Holliday and the director decided to shoot the film with a touch of realism, approaching every scene using one shot, avoiding editing within the scene whenever possible, allowing audiences to be completely immersed. Despite the knowledge that this approach could fail very easily if a shot started to get boring, the end result was extremely successful. Filming in this way created an extensive amount of work and planning, but Holliday’s commitment to both his craft and the project trumped any obstacles.

 

 “Working with Ian is incredibly rewarding as an artist and as a professional in this business. Ian’s skills as a Director of Photography are vastly apparent and constantly expanding. He is a constant source of inspiration in our industry, always energized to take on the next project and the next challenge with his trademark enthusiasm, vision, resourcefulness, and drive. Ian is incredibly collaborative and communicative with producers, directors, writers, designers, and talent, and brings new and exciting perspectives to every production. He is ceaselessly pushing himself and his team to create films that are more ambitious, more original, and have deeper cultural resonance - films that audiences want to see again, that stay with them long after the screen goes dark. I would be lucky to work alongside him in any of my upcoming endeavors, and I know that his talents will shape this industry for many years to come,” said the director of the film, Daniel Sawka.

 

Sawka and Holliday had worked together previously, and when Sawka reached out to the cinematographer to work on this new film, Holliday immediately agreed.  For such an impactful film, an extremely close collaboration between the director and cinematographer was vital for the film’s success.

 

“The collaboration with Daniel was the best part about this project. It’s not often that you have the opportunity to collaborate so extensively and thoroughly in prep for a project. Because we decided to take such a bold approach with the camera, that brought me a lot closer to the director’s perspective on the film, and on his directing of the talent.

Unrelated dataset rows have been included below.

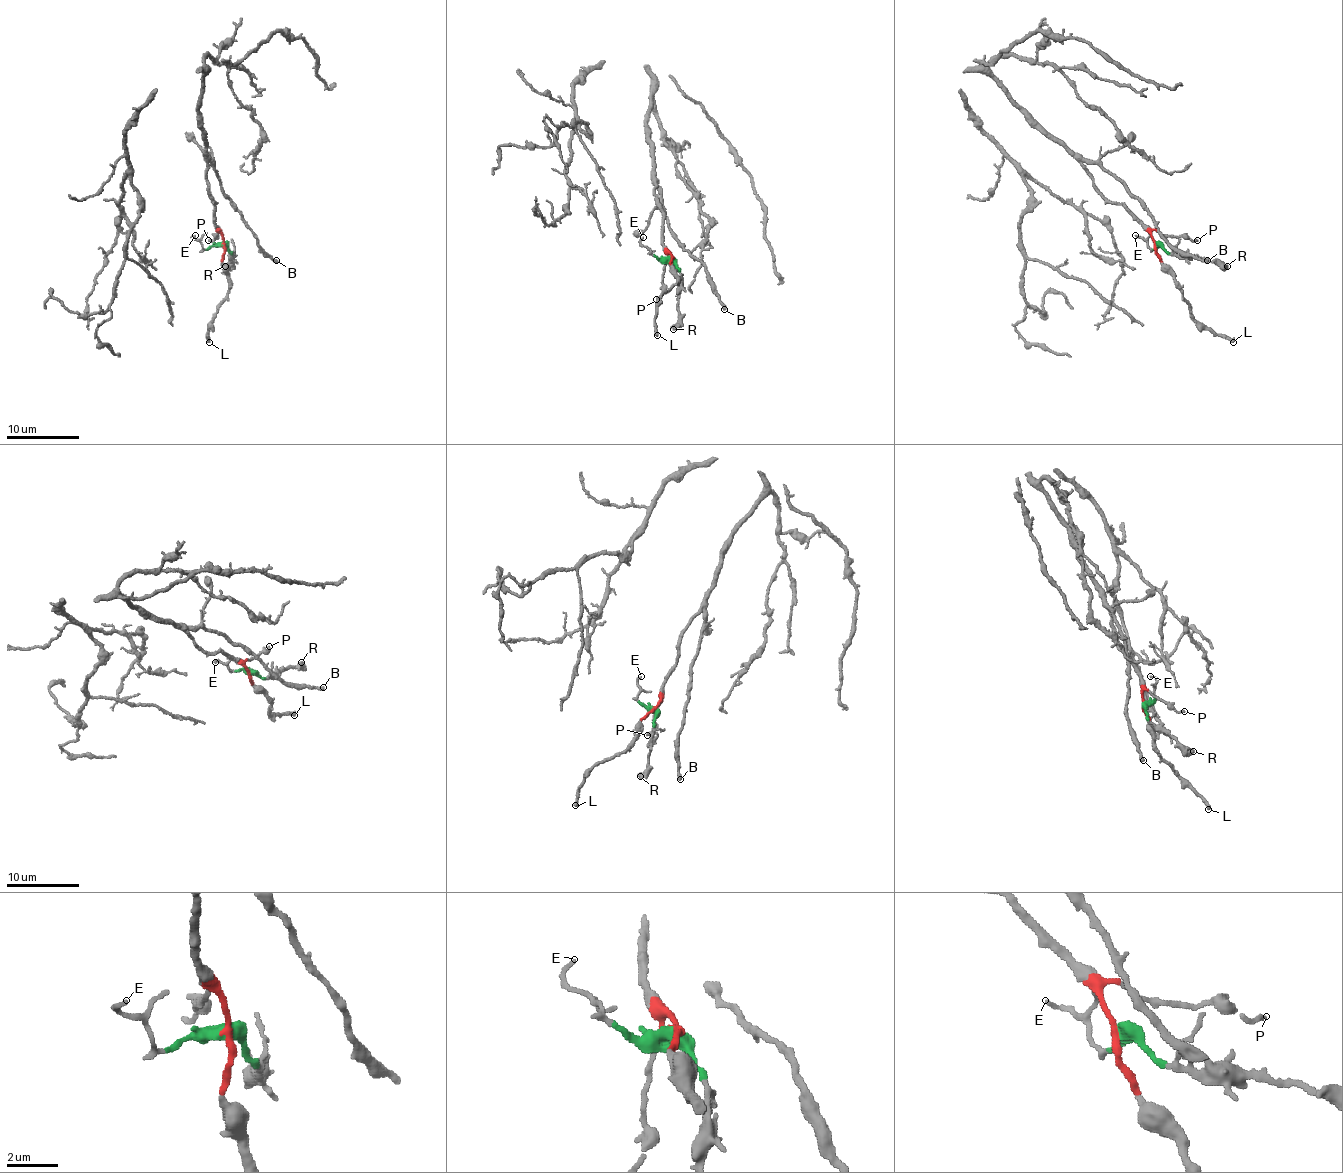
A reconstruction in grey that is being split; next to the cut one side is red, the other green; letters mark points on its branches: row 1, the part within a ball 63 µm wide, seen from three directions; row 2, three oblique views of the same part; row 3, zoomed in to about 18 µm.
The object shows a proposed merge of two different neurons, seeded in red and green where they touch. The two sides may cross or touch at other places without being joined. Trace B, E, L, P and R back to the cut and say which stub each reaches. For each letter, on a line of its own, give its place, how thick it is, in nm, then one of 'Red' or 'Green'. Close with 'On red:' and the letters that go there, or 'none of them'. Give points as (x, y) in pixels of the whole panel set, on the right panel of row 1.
B: Place: (1207, 260). Thickness 280 nm. Red
E: Place: (1135, 235). Thickness 140 nm. Green
L: Place: (1233, 342). Thickness 280 nm. Red
P: Place: (1197, 240). Thickness 190 nm. Red
R: Place: (1227, 266). Thickness 360 nm. Green
On red: B, L, P

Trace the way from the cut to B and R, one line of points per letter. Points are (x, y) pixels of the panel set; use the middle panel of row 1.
B: (670, 257), (670, 252), (663, 245), (663, 212), (654, 196), (656, 187), (669, 230), (703, 264), (725, 310)
R: (670, 257), (679, 270), (678, 324), (672, 330)

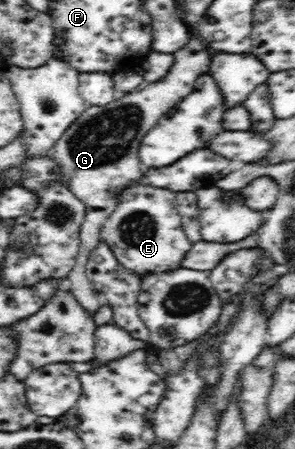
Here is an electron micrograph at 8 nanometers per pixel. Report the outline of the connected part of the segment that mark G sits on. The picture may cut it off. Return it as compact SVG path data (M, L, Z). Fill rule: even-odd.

The intimate interplay of the camera and actor blocking meant we had to be in sync about every aspect of the scenes, down to the subtlest of the actor’s motions,” said Holliday.

 

The inspiration behind the powerful film came from the director’s father, who spent several years as a refugee. On top of that, the Syrian Refugee Crisis was starting to get a lot of attention, and the filmmakers wanted to shed light on the issue of immigration.

 

“Ultimately, in his research, Daniel discovered the US ‘Iceboxes’: the giant warehouses in Texas and Arizona, filled with chain-link cages topped with barbed wire, housing thousands of foreign children. The image was so striking and had so little attention in the media, that we all agreed this was the subject to pursue,” described Holliday.

To learn more about Iceboxes, and the film Icebox, you can go to the film’s website.

 

It is no doubt that with such talent and a commitment to tell powerful stories, the name Ian Holliday will continue to roll past the eyes of audiences around the world in the credits of award-winning films for years to come.